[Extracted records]
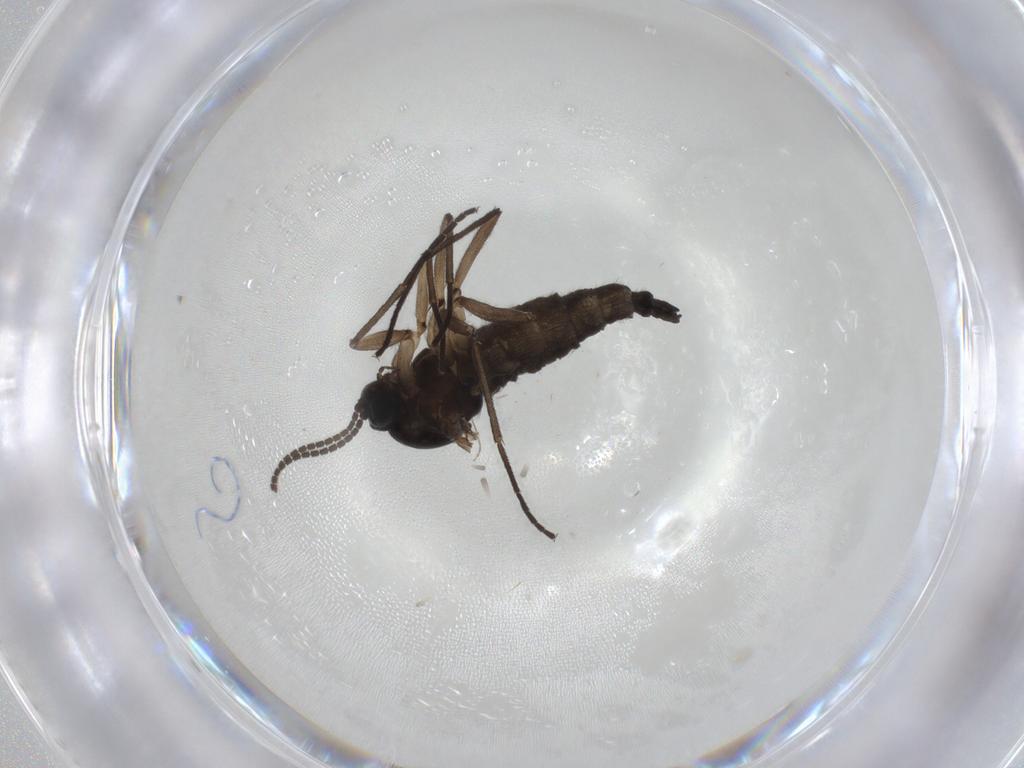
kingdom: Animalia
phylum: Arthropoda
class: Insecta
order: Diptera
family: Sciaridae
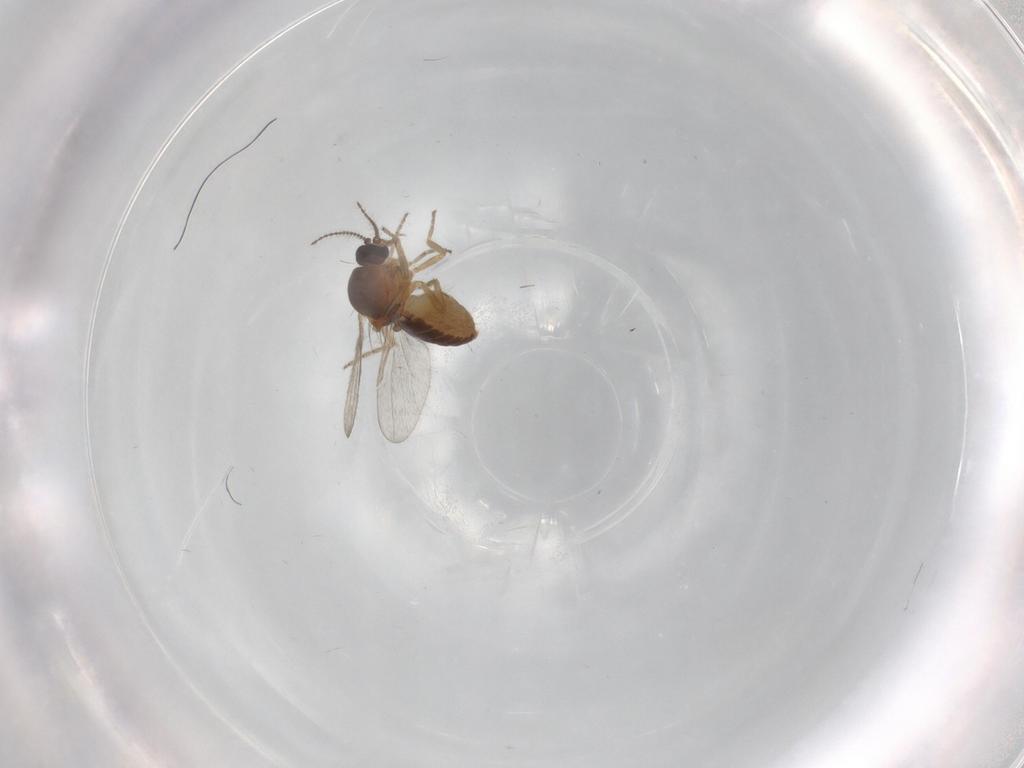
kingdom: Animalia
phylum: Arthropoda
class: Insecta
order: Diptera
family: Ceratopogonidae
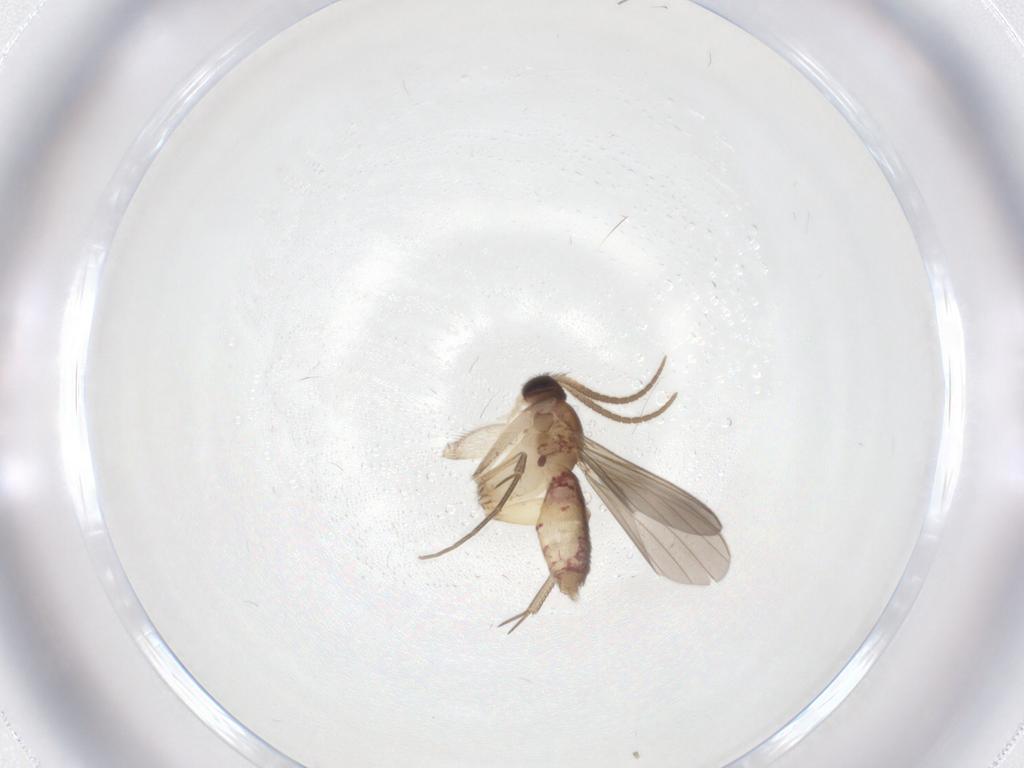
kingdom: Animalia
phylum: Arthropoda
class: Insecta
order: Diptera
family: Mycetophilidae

• [WHAT YOU ARE ASKED TO DO]
Give the taxonomic lines from all the records above as one numbered list, skipping any blank lines. Leave the pictures out.

• [SOLVED PROBLEM]
1. kingdom: Animalia
2. phylum: Arthropoda
3. class: Insecta
4. order: Diptera
5. family: Sciaridae
6. kingdom: Animalia
7. phylum: Arthropoda
8. class: Insecta
9. order: Diptera
10. family: Ceratopogonidae
11. kingdom: Animalia
12. phylum: Arthropoda
13. class: Insecta
14. order: Diptera
15. family: Mycetophilidae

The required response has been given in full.